The acquisition, which both companies announced would close in the second quarter of 2012, will give IBM additional analytics capabilities for marketing and e-commerce professionals, including real-time and automated insights into online customers’ purchasing habits. Those insights will apparently extend to online purchases made via mobile devices, in addition to PCs.
“With these new capabilities from Tealeaf,” Craig Hayman, IBM’s general manager of industry solutions, wrote in a May 2 statement, “we can not only provide chief marketing officers and other marketing leaders the qualitative insights into how customers actually experience their brands, but show them how to react in real time across marketing, sales and service.”

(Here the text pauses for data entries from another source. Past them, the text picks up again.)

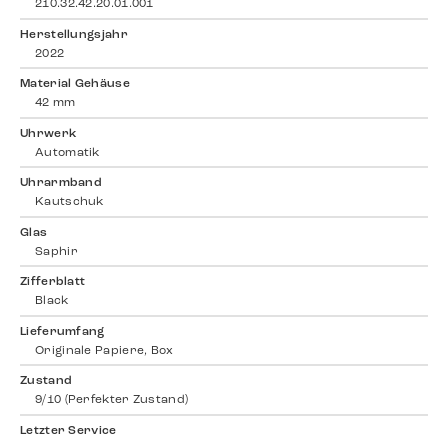
210.32.42.20.01.001
Herstellungsjahr
2022
Material Gehäuse
42 mm
Uhrwerk
Automatik
Uhrarmband
Kautschuk
Glas
Saphir
Zifferblatt
Black
Lieferumfang
Originale Papiere, Box
Zustand
9/10 (Perfekter Zustand)
Letzter Service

On a more granular level, Tealeaf’s software will let those professionals examine instances and scenarios related to purchasing experiences. If customers are leaving an e-commerce Website without buying a product because they find the interface confusing, for example, the software can help determine the exact cause. That ability to drill down into patterns and issues can potentially save companies a lot of time, money, and overly emotional boardroom meetings.

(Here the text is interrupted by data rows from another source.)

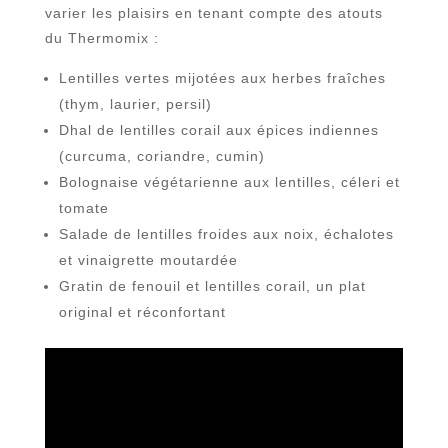
varier les plaisirs en tenant compte des atouts
du Thermomix :
Lentilles vertes mijotées aux herbes fraîches
(thym, laurier, persil)
Dhal de lentilles corail aux épices indiennes
(curcuma, coriandre, cumin)
Bolognaise végétarienne aux lentilles, céleri et
tomate
Salade de lentilles froides aux noix, échalotes
et vinaigrette moutardée
Gratin de fenouil et lentilles corail, un plat
original et réconfortant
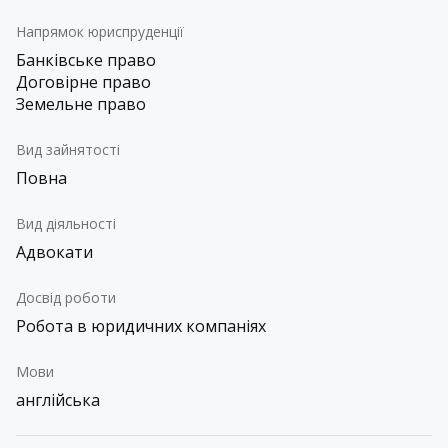
Напрямок юриспруденції
Банківське право
Договірне право
Земельне право
Вид зайнятості
Повна
Вид діяльності
Адвокати
Досвід роботи
Робота в юридичних компаніях
Мови
англійська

“Tealeaf’s patented technology can be deployed into a business’s current environment with no needed modifications so they begin capturing customer data and delivering optimal experiences immediately,” Rebecca Ward, Tealeaf’s chairperson and CEO, wrote in a May 2 statement. The company’s clients include Dell, Crate & Barrel, Best Buy, and Expedia.
Tealeaf marks IBM’s second business-intelligence acquisition in as many weeks. On April 25, Big Blue announced the purchase of Vivisimo, an analytics firm specializing in data-discovery automation. Vivisimo’s technology will be incorporated into IBM’s Big Data platform, which is based on open-source Apache Hadoop.
IBM faces increasingly fierce competition in the business-intelligence space, with SAP, Microsoft, Oracle and a host of smaller companies all scrambling for a piece of an expanding market. “IT continues to spend and earmark money to B.I., despite constrained budgetary environments,” Dan Sommer, principal analyst at Gartner, wrote in an April research note. “Gartner’s CIO survey showed that analytics and B.I. is the No. 1 technology priority for CIOs in 2012.”
Gartner’s data suggested that organizations are most interested in analytic applications and performance management, followed by B.I. platform and CPM suites. Whatever their preference, their willingness to spend could drive B.I. vendors to look for still more companies to acquire in coming months.